As an “inveterate reader of plays,” Tom Littler first read Bloody Poetry, Howard Brenton’s 1984 play dealing with the younger generation of Romantic poets about a year ago. Being a great admirer of Byron and Shelley, particularly the latter, “I liked how Brenton had picked upon the less apparently glamorous writer. When you start to read about Shelley, you realise that you could write ten plays about his life. There are so many extraordinary episodes, including weird assassination attempts in communes he tried to set up in Wales, and writing pamphlets in Ancient Greek.”
Richard Holmes’s biography of Shelley, on which Brenton’s play is based, was an important starting point for the company, but the research quickly moved in all directions. The early nineteenth century has become uncannily tangible and Littler, perhaps revealingly, talks about the group in the present tense. “You can get so close to these people as they were always writing about themselves and how they wanted to be seen. It’s very revealing when they write about small things, and the way that they write without much punctuation. All the scenes in the play are based on diarised and letter-recorded events and two of them are based on poems. We’ve underpinned the production with tiny details, most of which are too small to be noticeable, but in terms of creating a world, it really helps.”

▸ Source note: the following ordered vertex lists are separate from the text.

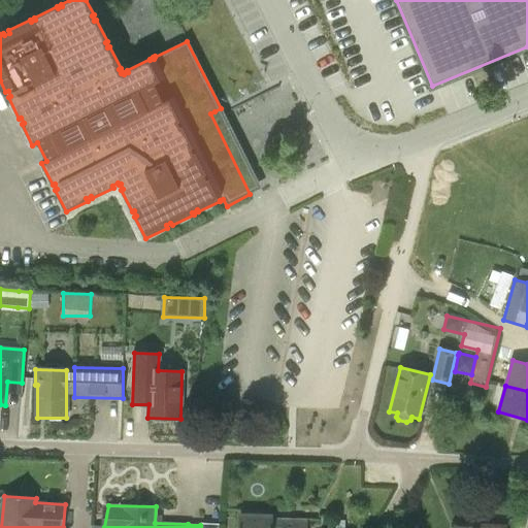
[(307,527),(307,519),(271,518),(271,516),(240,516),(239,527),(307,527)]
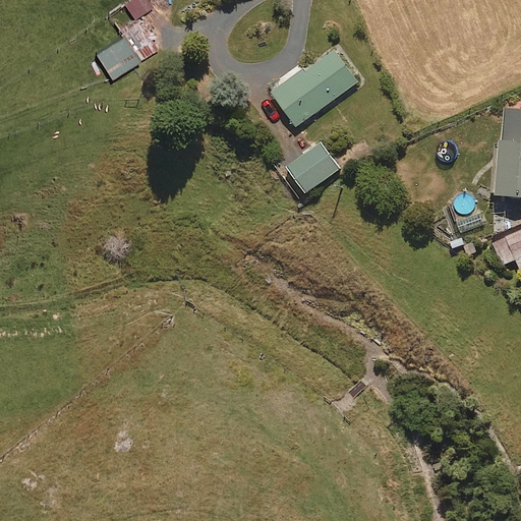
[(125,4),(136,20),(154,8),(148,0),(131,0),(130,1),(125,4)]
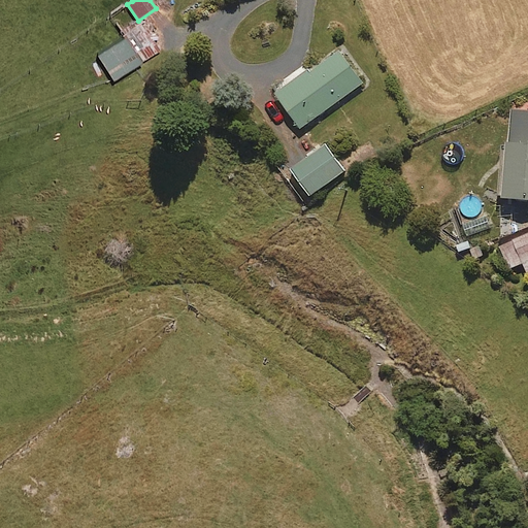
[(160,54),(144,27),(98,56),(112,80),(114,83),(160,54)]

Brenton attended several rehearsals and was available for consultation during the pre-production period. “Everyone always tells you that Howard Brenton is one of the nicest writers in theatre and it’s absolutely true. He’s a real actors’ writer; he gets what makes actors tick and what they need, and what kind of notes are helpful.” Littler’s Byron, David Sturzaker, will be starting rehearsals for Henry VIII in Brenton’s Anne Boleyn next week and Littler remarks, “I’ll be monitoring his performance carefully to make sure he doesn’t get too beardy and there are no drumsticks on stage.” Brenton’s Henry VIII is quite different to the monster of legend, but both certainly are characters whose reputations precede them.

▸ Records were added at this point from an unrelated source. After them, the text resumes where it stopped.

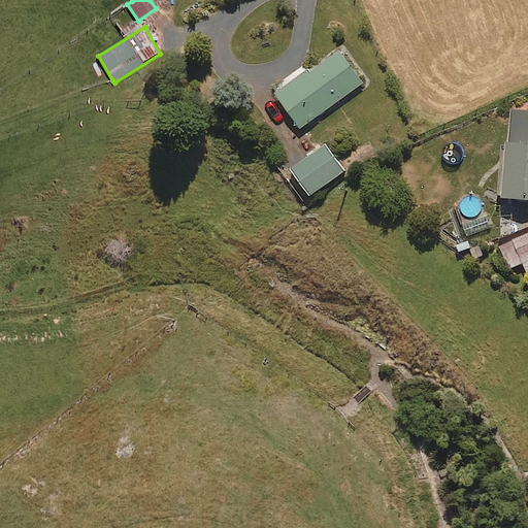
[(364,83),(340,51),(309,72),(305,67),(273,90),(301,128),(364,83)]
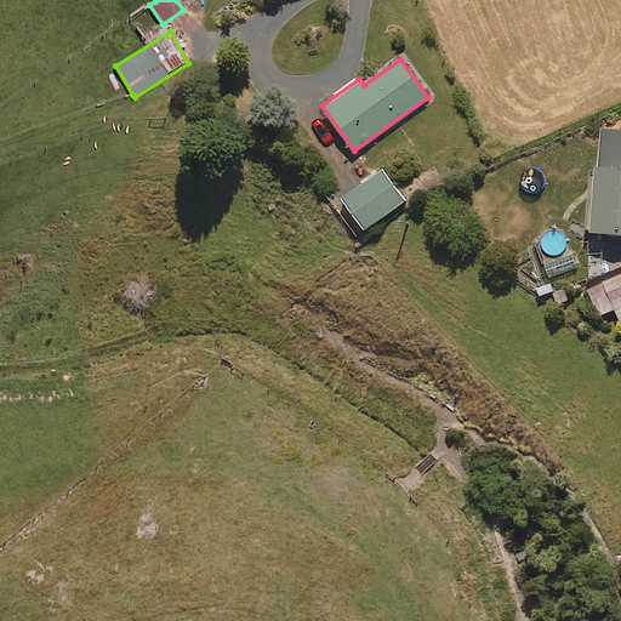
[(620,131),(599,131),(594,234),(620,235),(620,131)]
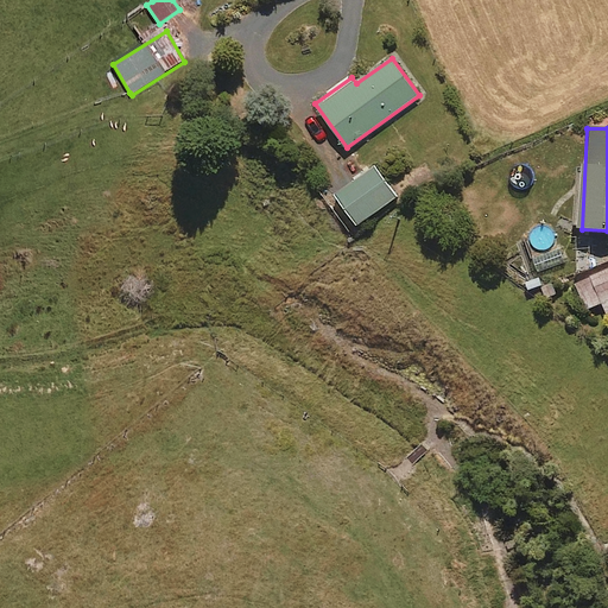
[(396,197),(373,168),(335,195),(358,226),(396,197)]
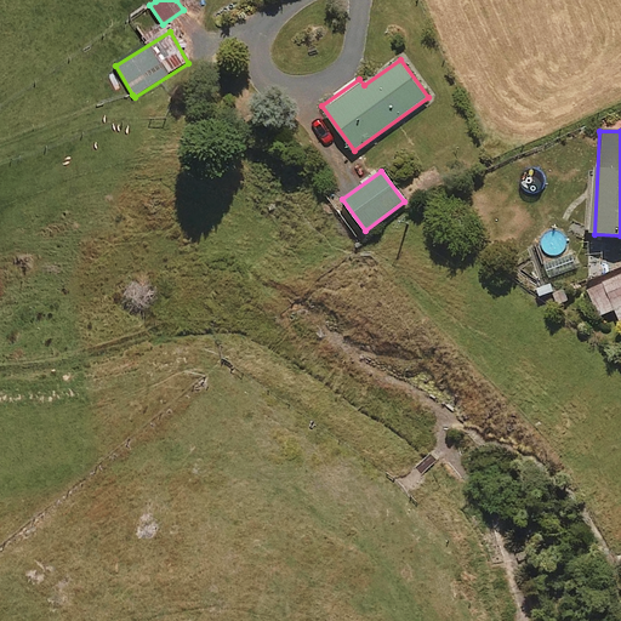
[(620,324),(620,275),(587,290),(598,317),(615,309),(620,324)]
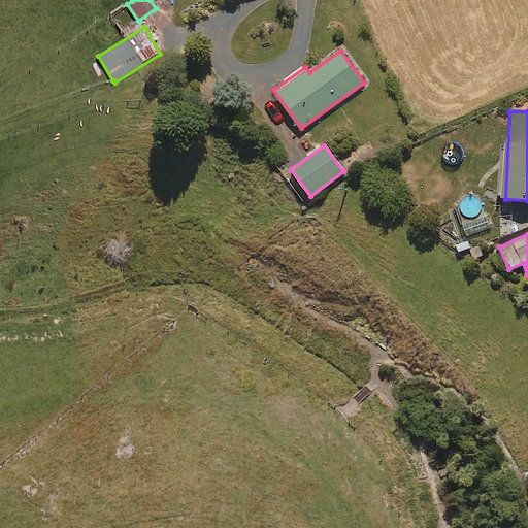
All buildings are outlined.
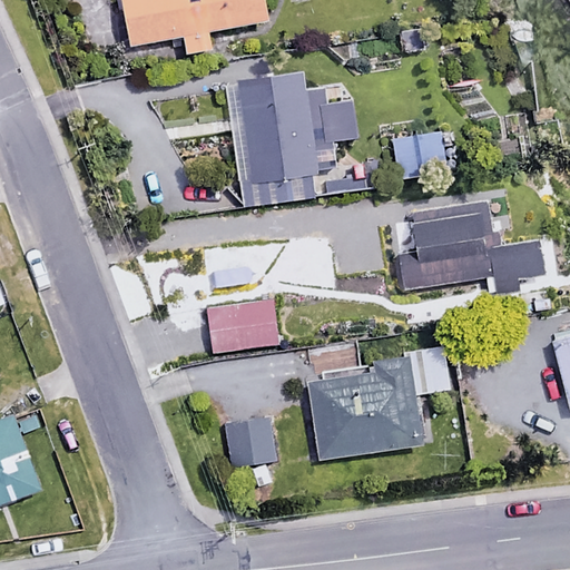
[(269,22),(265,0),(121,0),(130,47),(182,38),(184,55),(210,50),(207,33),(269,22)]
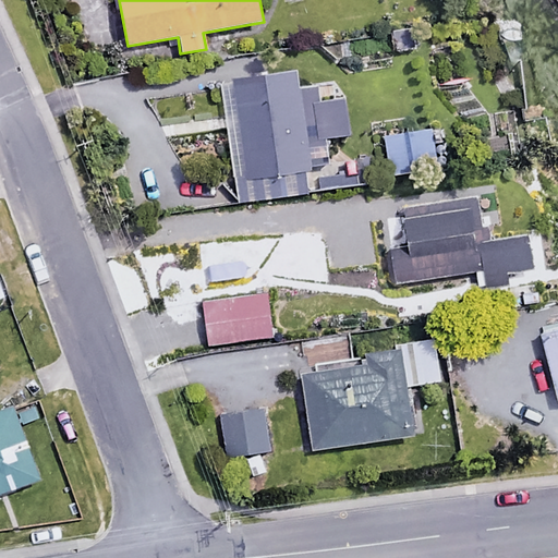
[(308,192),(295,74),(233,82),(238,121),(230,121),(239,199),(308,192)]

Like Brenton, Littler has also fallen in love with the “amazing, brave and pioneering” members of the Shelley-Byron circle and the way in which they complement each other. “They all have different viewpoints: Claire Clairemont is so brave and lives her life in the way she wants to, or at least the way she thinks it ought be lived. Shelley is trying to write and act as if he were free. Mary is always aware of the problem of living in the world and so is Bryon, in a different kind of way. They’re like a string quartet and if you take one away they don’t work.” This co-dependency has rubbed off on the exceptionally close-knit cast, as “We had a few days of rehearsal when one of the actors was away and it completely fell apart, even the scenes that that actor wasn’t in because there was a missing energy.”